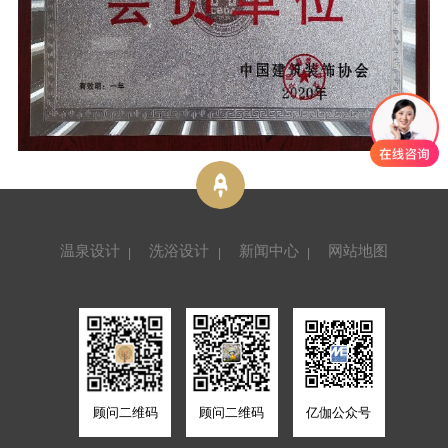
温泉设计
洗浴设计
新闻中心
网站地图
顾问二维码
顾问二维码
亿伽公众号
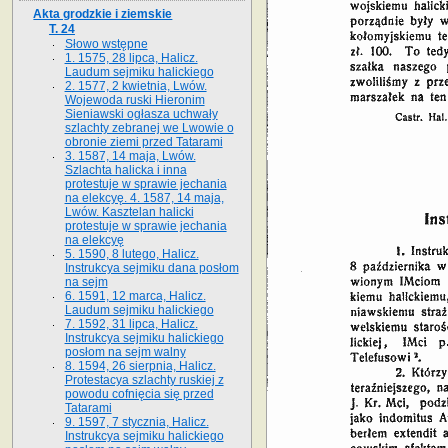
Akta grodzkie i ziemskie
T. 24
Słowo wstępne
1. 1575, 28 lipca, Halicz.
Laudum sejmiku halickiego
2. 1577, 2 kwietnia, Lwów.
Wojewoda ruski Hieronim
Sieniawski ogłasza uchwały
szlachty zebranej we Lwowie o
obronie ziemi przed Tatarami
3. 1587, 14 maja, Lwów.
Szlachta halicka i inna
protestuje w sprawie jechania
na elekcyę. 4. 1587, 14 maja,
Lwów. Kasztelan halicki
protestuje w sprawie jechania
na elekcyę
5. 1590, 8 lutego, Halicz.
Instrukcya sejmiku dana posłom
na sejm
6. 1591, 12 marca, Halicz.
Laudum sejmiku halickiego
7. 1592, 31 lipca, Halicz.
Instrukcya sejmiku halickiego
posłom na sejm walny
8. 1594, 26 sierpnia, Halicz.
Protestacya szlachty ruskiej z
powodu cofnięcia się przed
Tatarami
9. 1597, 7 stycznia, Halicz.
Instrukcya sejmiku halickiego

::::::::::

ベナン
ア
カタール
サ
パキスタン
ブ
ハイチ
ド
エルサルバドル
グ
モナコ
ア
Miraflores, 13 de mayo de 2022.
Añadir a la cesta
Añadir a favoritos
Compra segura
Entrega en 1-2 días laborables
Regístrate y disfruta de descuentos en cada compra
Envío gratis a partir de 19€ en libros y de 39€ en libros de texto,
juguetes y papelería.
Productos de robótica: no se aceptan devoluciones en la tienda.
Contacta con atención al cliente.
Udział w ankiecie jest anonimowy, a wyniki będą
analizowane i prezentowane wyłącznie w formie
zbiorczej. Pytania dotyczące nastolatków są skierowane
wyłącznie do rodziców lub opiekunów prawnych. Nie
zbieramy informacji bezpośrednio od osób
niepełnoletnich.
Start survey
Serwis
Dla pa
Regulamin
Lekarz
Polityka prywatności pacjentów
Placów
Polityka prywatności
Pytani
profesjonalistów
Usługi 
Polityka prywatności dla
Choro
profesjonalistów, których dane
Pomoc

::::::::::

§ **TASK REQUIREMENTS**:
Gather each line of the listing containing the word "Añadir" and show it.

§ **THE ANSWER**:
Añadir a la cesta
Añadir a favoritos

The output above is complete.